[TASK TO CARRY OUT] Copy the records below character for character.

Collected data entries
=== Begin Enclosure ===

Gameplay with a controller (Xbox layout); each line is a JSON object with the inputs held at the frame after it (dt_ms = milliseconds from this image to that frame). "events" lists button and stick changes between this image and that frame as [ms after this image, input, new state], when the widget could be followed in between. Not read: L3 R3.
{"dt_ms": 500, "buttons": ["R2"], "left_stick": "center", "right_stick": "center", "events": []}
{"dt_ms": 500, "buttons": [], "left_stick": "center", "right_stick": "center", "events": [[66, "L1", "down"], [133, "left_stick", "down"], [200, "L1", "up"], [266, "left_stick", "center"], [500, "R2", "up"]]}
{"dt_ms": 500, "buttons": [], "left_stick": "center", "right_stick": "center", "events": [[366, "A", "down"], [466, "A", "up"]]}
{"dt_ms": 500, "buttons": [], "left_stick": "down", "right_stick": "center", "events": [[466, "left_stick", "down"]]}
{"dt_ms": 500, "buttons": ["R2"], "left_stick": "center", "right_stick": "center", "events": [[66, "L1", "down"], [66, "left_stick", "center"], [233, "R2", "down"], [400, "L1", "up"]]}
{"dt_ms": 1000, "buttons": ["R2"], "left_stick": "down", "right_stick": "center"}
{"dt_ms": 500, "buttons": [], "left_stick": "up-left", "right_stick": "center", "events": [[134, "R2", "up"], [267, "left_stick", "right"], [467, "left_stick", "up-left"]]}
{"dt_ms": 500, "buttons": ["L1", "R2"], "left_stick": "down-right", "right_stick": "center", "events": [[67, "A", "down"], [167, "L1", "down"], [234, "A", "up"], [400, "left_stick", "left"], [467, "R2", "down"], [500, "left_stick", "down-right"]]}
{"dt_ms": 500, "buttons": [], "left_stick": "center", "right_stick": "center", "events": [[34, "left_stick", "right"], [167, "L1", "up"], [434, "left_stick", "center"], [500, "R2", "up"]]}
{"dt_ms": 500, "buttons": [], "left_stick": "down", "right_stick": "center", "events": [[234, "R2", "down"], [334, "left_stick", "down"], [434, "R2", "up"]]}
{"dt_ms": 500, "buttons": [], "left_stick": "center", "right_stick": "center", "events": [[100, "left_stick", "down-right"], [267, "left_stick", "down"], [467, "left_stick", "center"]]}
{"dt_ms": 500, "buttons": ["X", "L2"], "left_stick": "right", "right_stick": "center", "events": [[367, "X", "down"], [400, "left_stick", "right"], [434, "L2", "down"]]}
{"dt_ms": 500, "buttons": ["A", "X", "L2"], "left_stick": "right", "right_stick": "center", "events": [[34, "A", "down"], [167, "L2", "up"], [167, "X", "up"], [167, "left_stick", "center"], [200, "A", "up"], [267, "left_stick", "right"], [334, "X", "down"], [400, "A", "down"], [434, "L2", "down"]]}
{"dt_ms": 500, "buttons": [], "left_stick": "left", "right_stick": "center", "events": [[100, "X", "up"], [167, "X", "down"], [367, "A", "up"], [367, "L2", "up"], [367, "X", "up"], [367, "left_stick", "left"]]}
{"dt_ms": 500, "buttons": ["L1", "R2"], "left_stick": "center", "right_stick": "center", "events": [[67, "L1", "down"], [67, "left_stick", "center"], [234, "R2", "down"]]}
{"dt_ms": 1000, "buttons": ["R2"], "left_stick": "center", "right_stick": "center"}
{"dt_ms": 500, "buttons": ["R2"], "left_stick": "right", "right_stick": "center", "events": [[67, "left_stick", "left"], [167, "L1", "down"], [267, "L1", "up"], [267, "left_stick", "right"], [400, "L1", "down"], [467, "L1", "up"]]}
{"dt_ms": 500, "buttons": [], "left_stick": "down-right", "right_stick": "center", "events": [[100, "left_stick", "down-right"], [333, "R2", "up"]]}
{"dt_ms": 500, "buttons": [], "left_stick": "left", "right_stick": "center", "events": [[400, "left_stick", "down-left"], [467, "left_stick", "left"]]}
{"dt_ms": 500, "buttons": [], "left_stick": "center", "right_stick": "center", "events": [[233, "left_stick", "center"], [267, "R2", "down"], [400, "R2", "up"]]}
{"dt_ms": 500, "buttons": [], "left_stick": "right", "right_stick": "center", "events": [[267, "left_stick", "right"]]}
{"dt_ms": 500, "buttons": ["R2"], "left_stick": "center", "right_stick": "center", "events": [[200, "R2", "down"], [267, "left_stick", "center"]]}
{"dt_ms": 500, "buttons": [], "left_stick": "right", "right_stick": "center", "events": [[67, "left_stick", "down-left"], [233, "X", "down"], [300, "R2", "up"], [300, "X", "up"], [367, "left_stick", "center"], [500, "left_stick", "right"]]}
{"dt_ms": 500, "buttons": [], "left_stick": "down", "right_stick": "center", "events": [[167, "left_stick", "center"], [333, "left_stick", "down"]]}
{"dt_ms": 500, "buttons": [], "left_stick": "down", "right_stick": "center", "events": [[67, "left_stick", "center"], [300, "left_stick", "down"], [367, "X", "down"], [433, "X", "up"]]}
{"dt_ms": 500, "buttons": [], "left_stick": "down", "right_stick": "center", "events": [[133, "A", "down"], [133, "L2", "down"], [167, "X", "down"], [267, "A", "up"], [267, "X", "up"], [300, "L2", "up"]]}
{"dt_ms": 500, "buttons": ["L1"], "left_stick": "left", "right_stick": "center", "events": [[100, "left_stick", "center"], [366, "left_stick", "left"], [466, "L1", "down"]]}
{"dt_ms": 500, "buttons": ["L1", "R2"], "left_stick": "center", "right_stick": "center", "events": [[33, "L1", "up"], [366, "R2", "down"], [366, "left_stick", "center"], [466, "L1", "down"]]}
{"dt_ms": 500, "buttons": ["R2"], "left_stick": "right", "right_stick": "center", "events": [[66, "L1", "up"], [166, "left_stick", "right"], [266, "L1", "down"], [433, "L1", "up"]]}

=== End Enclosure ===

[RESPONSE]
Gameplay with a controller (Xbox layout); each line is a JSON object with the inputs held at the frame after it (dt_ms = milliseconds from this image to that frame). "events" lists button and stick changes between this image and that frame as [ms after this image, input, new state], when the widget could be followed in between. Not read: L3 R3.
{"dt_ms": 500, "buttons": ["R2"], "left_stick": "center", "right_stick": "center", "events": []}
{"dt_ms": 500, "buttons": [], "left_stick": "center", "right_stick": "center", "events": [[66, "L1", "down"], [133, "left_stick", "down"], [200, "L1", "up"], [266, "left_stick", "center"], [500, "R2", "up"]]}
{"dt_ms": 500, "buttons": [], "left_stick": "center", "right_stick": "center", "events": [[366, "A", "down"], [466, "A", "up"]]}
{"dt_ms": 500, "buttons": [], "left_stick": "down", "right_stick": "center", "events": [[466, "left_stick", "down"]]}
{"dt_ms": 500, "buttons": ["R2"], "left_stick": "center", "right_stick": "center", "events": [[66, "L1", "down"], [66, "left_stick", "center"], [233, "R2", "down"], [400, "L1", "up"]]}
{"dt_ms": 1000, "buttons": ["R2"], "left_stick": "down", "right_stick": "center"}
{"dt_ms": 500, "buttons": [], "left_stick": "up-left", "right_stick": "center", "events": [[134, "R2", "up"], [267, "left_stick", "right"], [467, "left_stick", "up-left"]]}
{"dt_ms": 500, "buttons": ["L1", "R2"], "left_stick": "down-right", "right_stick": "center", "events": [[67, "A", "down"], [167, "L1", "down"], [234, "A", "up"], [400, "left_stick", "left"], [467, "R2", "down"], [500, "left_stick", "down-right"]]}
{"dt_ms": 500, "buttons": [], "left_stick": "center", "right_stick": "center", "events": [[34, "left_stick", "right"], [167, "L1", "up"], [434, "left_stick", "center"], [500, "R2", "up"]]}
{"dt_ms": 500, "buttons": [], "left_stick": "down", "right_stick": "center", "events": [[234, "R2", "down"], [334, "left_stick", "down"], [434, "R2", "up"]]}
{"dt_ms": 500, "buttons": [], "left_stick": "center", "right_stick": "center", "events": [[100, "left_stick", "down-right"], [267, "left_stick", "down"], [467, "left_stick", "center"]]}
{"dt_ms": 500, "buttons": ["X", "L2"], "left_stick": "right", "right_stick": "center", "events": [[367, "X", "down"], [400, "left_stick", "right"], [434, "L2", "down"]]}
{"dt_ms": 500, "buttons": ["A", "X", "L2"], "left_stick": "right", "right_stick": "center", "events": [[34, "A", "down"], [167, "L2", "up"], [167, "X", "up"], [167, "left_stick", "center"], [200, "A", "up"], [267, "left_stick", "right"], [334, "X", "down"], [400, "A", "down"], [434, "L2", "down"]]}
{"dt_ms": 500, "buttons": [], "left_stick": "left", "right_stick": "center", "events": [[100, "X", "up"], [167, "X", "down"], [367, "A", "up"], [367, "L2", "up"], [367, "X", "up"], [367, "left_stick", "left"]]}
{"dt_ms": 500, "buttons": ["L1", "R2"], "left_stick": "center", "right_stick": "center", "events": [[67, "L1", "down"], [67, "left_stick", "center"], [234, "R2", "down"]]}
{"dt_ms": 1000, "buttons": ["R2"], "left_stick": "center", "right_stick": "center"}
{"dt_ms": 500, "buttons": ["R2"], "left_stick": "right", "right_stick": "center", "events": [[67, "left_stick", "left"], [167, "L1", "down"], [267, "L1", "up"], [267, "left_stick", "right"], [400, "L1", "down"], [467, "L1", "up"]]}
{"dt_ms": 500, "buttons": [], "left_stick": "down-right", "right_stick": "center", "events": [[100, "left_stick", "down-right"], [333, "R2", "up"]]}
{"dt_ms": 500, "buttons": [], "left_stick": "left", "right_stick": "center", "events": [[400, "left_stick", "down-left"], [467, "left_stick", "left"]]}
{"dt_ms": 500, "buttons": [], "left_stick": "center", "right_stick": "center", "events": [[233, "left_stick", "center"], [267, "R2", "down"], [400, "R2", "up"]]}
{"dt_ms": 500, "buttons": [], "left_stick": "right", "right_stick": "center", "events": [[267, "left_stick", "right"]]}
{"dt_ms": 500, "buttons": ["R2"], "left_stick": "center", "right_stick": "center", "events": [[200, "R2", "down"], [267, "left_stick", "center"]]}
{"dt_ms": 500, "buttons": [], "left_stick": "right", "right_stick": "center", "events": [[67, "left_stick", "down-left"], [233, "X", "down"], [300, "R2", "up"], [300, "X", "up"], [367, "left_stick", "center"], [500, "left_stick", "right"]]}
{"dt_ms": 500, "buttons": [], "left_stick": "down", "right_stick": "center", "events": [[167, "left_stick", "center"], [333, "left_stick", "down"]]}
{"dt_ms": 500, "buttons": [], "left_stick": "down", "right_stick": "center", "events": [[67, "left_stick", "center"], [300, "left_stick", "down"], [367, "X", "down"], [433, "X", "up"]]}
{"dt_ms": 500, "buttons": [], "left_stick": "down", "right_stick": "center", "events": [[133, "A", "down"], [133, "L2", "down"], [167, "X", "down"], [267, "A", "up"], [267, "X", "up"], [300, "L2", "up"]]}
{"dt_ms": 500, "buttons": ["L1"], "left_stick": "left", "right_stick": "center", "events": [[100, "left_stick", "center"], [366, "left_stick", "left"], [466, "L1", "down"]]}
{"dt_ms": 500, "buttons": ["L1", "R2"], "left_stick": "center", "right_stick": "center", "events": [[33, "L1", "up"], [366, "R2", "down"], [366, "left_stick", "center"], [466, "L1", "down"]]}
{"dt_ms": 500, "buttons": ["R2"], "left_stick": "right", "right_stick": "center", "events": [[66, "L1", "up"], [166, "left_stick", "right"], [266, "L1", "down"], [433, "L1", "up"]]}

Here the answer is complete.